Problem with printing value on Serial Monitor

Hey there!

I'm having some trouble on the code below, while trying to convert a PWM duty cycle to a variable that represents it as percentage and displaying it on the serial monitor. The result displayed on the monitor is always 0, except for when the duty cycle is at 255 (duty = 255 -> (255/255)*100 = 100, so it gets to be an integer and can be displayed).

I'm pretty sure that the problem is something within the function, as it calculates as float type (duty/255) and then stores the result in an integer variable, but I'm not able to deal with it and find any solution. I tried some type conversion functions but could not get around this (maybe I did it the wrong way..). If you guys could show me a solution, I'd very much appreciate it.

//This goes on loop()
analogWrite(ledPin, duty_cycle); 
int level = Level_PWM(duty_cycle);
Serial.print("LED level: ");
Serial.print(level);
Serial.println(" %");

//This is the function for conversion
int Level_PWM(int duty){
  
  int level_pwm;
  
  level_pwm = (duty/255)*100); 
  return level_pwm;
  
}

Thanks for your help!

Because you have integers, anything under 255 will be 0 when dividing by 255. Either convert it to a float, or you can rewrite it like this:

(duty*100)/255

Ok, rewriting as (duty*100)/255 worked, but using conversion to float not. Could you tell me how you'd do it? Thanks for your help!

hadriel26:
Ok, rewriting as (duty*100)/255 worked, but using conversion to float not. Could you tell me how you'd do it? Thanks for your help!

I would just use the integer method as float math is more taxing and pointless in this instance: you don't have an float input or output, so no need to touch floats in the intermediate math.

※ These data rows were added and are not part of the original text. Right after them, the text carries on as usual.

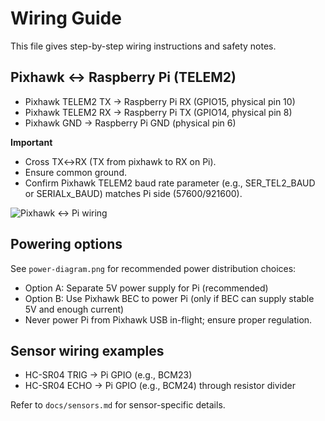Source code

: # Wiring Guide

This file gives step-by-step wiring instructions and safety notes.

## Pixhawk ↔ Raspberry Pi (TELEM2)
- Pixhawk TELEM2 TX -> Raspberry Pi RX (GPIO15, physical pin 10)
- Pixhawk TELEM2 RX -> Raspberry Pi TX (GPIO14, physical pin 8)
- Pixhawk GND -> Raspberry Pi GND (physical pin 6)

**Important**
- Cross TX↔RX (TX from pixhawk to RX on Pi).
- Ensure common ground.
- Confirm Pixhawk TELEM2 baud rate parameter (e.g., SER_TEL2_BAUD or SERIALx_BAUD) matches Pi side (57600/921600).

![Pixhawk ↔ Pi wiring](wiring/pixhawk-pi-telemetry.png)

## Powering options
See `power-diagram.png` for recommended power distribution choices:
- Option A: Separate 5V power supply for Pi (recommended)
- Option B: Use Pixhawk BEC to power Pi (only if BEC can supply stable 5V and enough current)
- Never power Pi from Pixhawk USB in-flight; ensure proper regulation.

## Sensor wiring examples
- HC-SR04 TRIG -> Pi GPIO (e.g., BCM23)
- HC-SR04 ECHO -> Pi GPIO (e.g., BCM24) through resistor divider

Refer to `docs/sensors.md` for sensor-specific details.
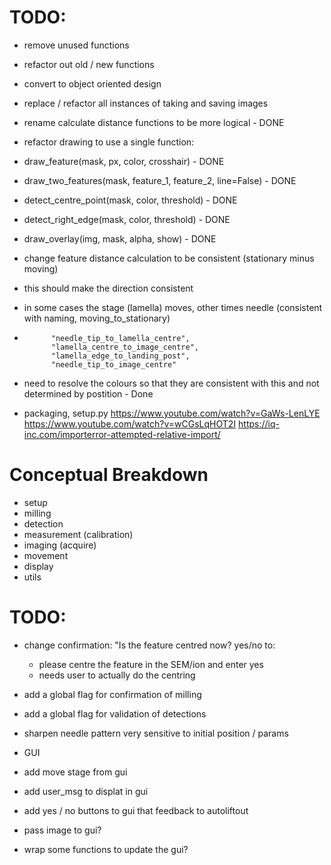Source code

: # TODO:

- remove unused functions
- refactor out old / new functions
- convert to object oriented design

- replace / refactor all instances of taking and saving images
- rename calculate distance functions to be more logical - DONE

- refactor drawing to use a single function:
- draw_feature(mask, px, color, crosshair) - DONE
- draw_two_features(mask, feature_1, feature_2, line=False) - DONE
- detect_centre_point(mask, color, threshold) - DONE
- detect_right_edge(mask, color, threshold) - DONE
- draw_overlay(img, mask, alpha, show) - DONE


- change feature distance calculation to be consistent (stationary minus moving)
-   this should make the direction consistent
-   in some cases the stage (lamella) moves, other times needle (consistent with naming, moving_to_stationary)
-           "needle_tip_to_lamella_centre",
            "lamella_centre_to_image_centre",
            "lamella_edge_to_landing_post",
            "needle_tip_to_image_centre"
- need to resolve the colours so that they are consistent with this and not determined by postition - Done

- packaging, setup.py
https://www.youtube.com/watch?v=GaWs-LenLYE
https://www.youtube.com/watch?v=wCGsLqHOT2I
https://iq-inc.com/importerror-attempted-relative-import/

# Conceptual Breakdown

- setup
- milling
- detection
- measurement (calibration)
- imaging (acquire)
- movement
- display
- utils



# TODO:
- change confirmation: "Is the feature centred now? yes/no to:
    - please centre the feature in the SEM/ion and enter yes
    - needs user to actually do the centring

- add a global flag for confirmation of milling
- add a global flag for validation of detections

- sharpen needle pattern very sensitive to initial position / params

- GUI
-   add move stage from gui
-   add user_msg to displat in gui
-   add yes / no buttons to gui that feedback to autoliftout
-   pass image to gui?

- wrap some functions to update the gui?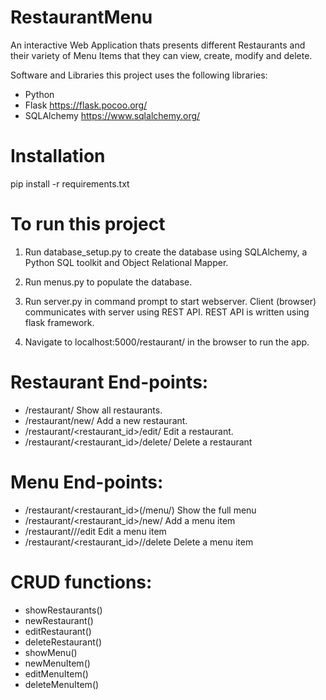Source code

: # RestaurantMenu
  An interactive Web Application thats presents different Restaurants and their variety of Menu Items that they can view, create, modify and delete.

Software and Libraries this project uses the following libraries:

* Python
* Flask https://flask.pocoo.org/
* SQLAlchemy https://www.sqlalchemy.org/

# Installation

pip install -r requirements.txt

# To run this project

1. Run database_setup.py to create the database using SQLAlchemy, a Python SQL toolkit and Object Relational Mapper.

2. Run menus.py to populate the database.

3. Run server.py in command prompt to start webserver. Client (browser) communicates with server using REST API. REST API is written using flask framework.

4. Navigate to localhost:5000/restaurant/ in the browser to run the app.

# Restaurant End-points:
* /restaurant/                          Show all restaurants.
* /restaurant/new/                      Add a new restaurant.
* /restaurant/<restaurant_id>/edit/     Edit a restaurant.
* /restaurant/<restaurant_id>/delete/   Delete a restaurant

# Menu End-points:
* /restaurant/<restaurant_id>(/menu/)              Show the full menu
* /restaurant/<restaurant_id>/new/                 Add a menu item
* /restaurant/<restaurant-id>/<menuid>/edit        Edit a menu item
* /restaurant/<restaurant_id>/<menuid>/delete      Delete a menu item
  
# CRUD functions:
* showRestaurants()
* newRestaurant()
* editRestaurant()
* deleteRestaurant()
* showMenu()
* newMenuItem()
* editMenuItem()
* deleteMenuItem()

You got a point. I managed to work on the float conversion just for learning purposes, but rewriting the math that other way is much better. Thanks for your time!

float duty;
(duty/255**.0**)100*.0**);

found this very useful. Thankyou all concerned

The problem is, if you have say

int duty = 240
float ratio = duty/255 ;

Then the duty/255 will be evaluated as an integer division, with result 0, and that zero will be assigned to the float.

If you want this calculation to work, you need to "force" the division on the right-hand-side to be performed as a floating point division. These will all work:

int duty=240 ;
float ratio = ((float)duty)/255  ;   // works
float ratio2= duty/255.0 ;           // works
float ratio3=(float)(duty/255) ;    // won't work.  The integer division will be zero before conversion to float.

float ratio4= (float)duty/255 ;     
/* might work,  if the (float)duty is calculated.   I can't remember, so I would avoid writing this */

float ratio5 = duty * 100 /  255  ;  // calculates a percentage,  it is still a truncated integer division

float ratio4= (float)duty/255 ;
/* might work, if the (float)duty is calculated. I can't remember, so I would avoid writing this */

It will. The cast is applied to the value. The parentheses around the cast and the variable name in the first example are unnecessary.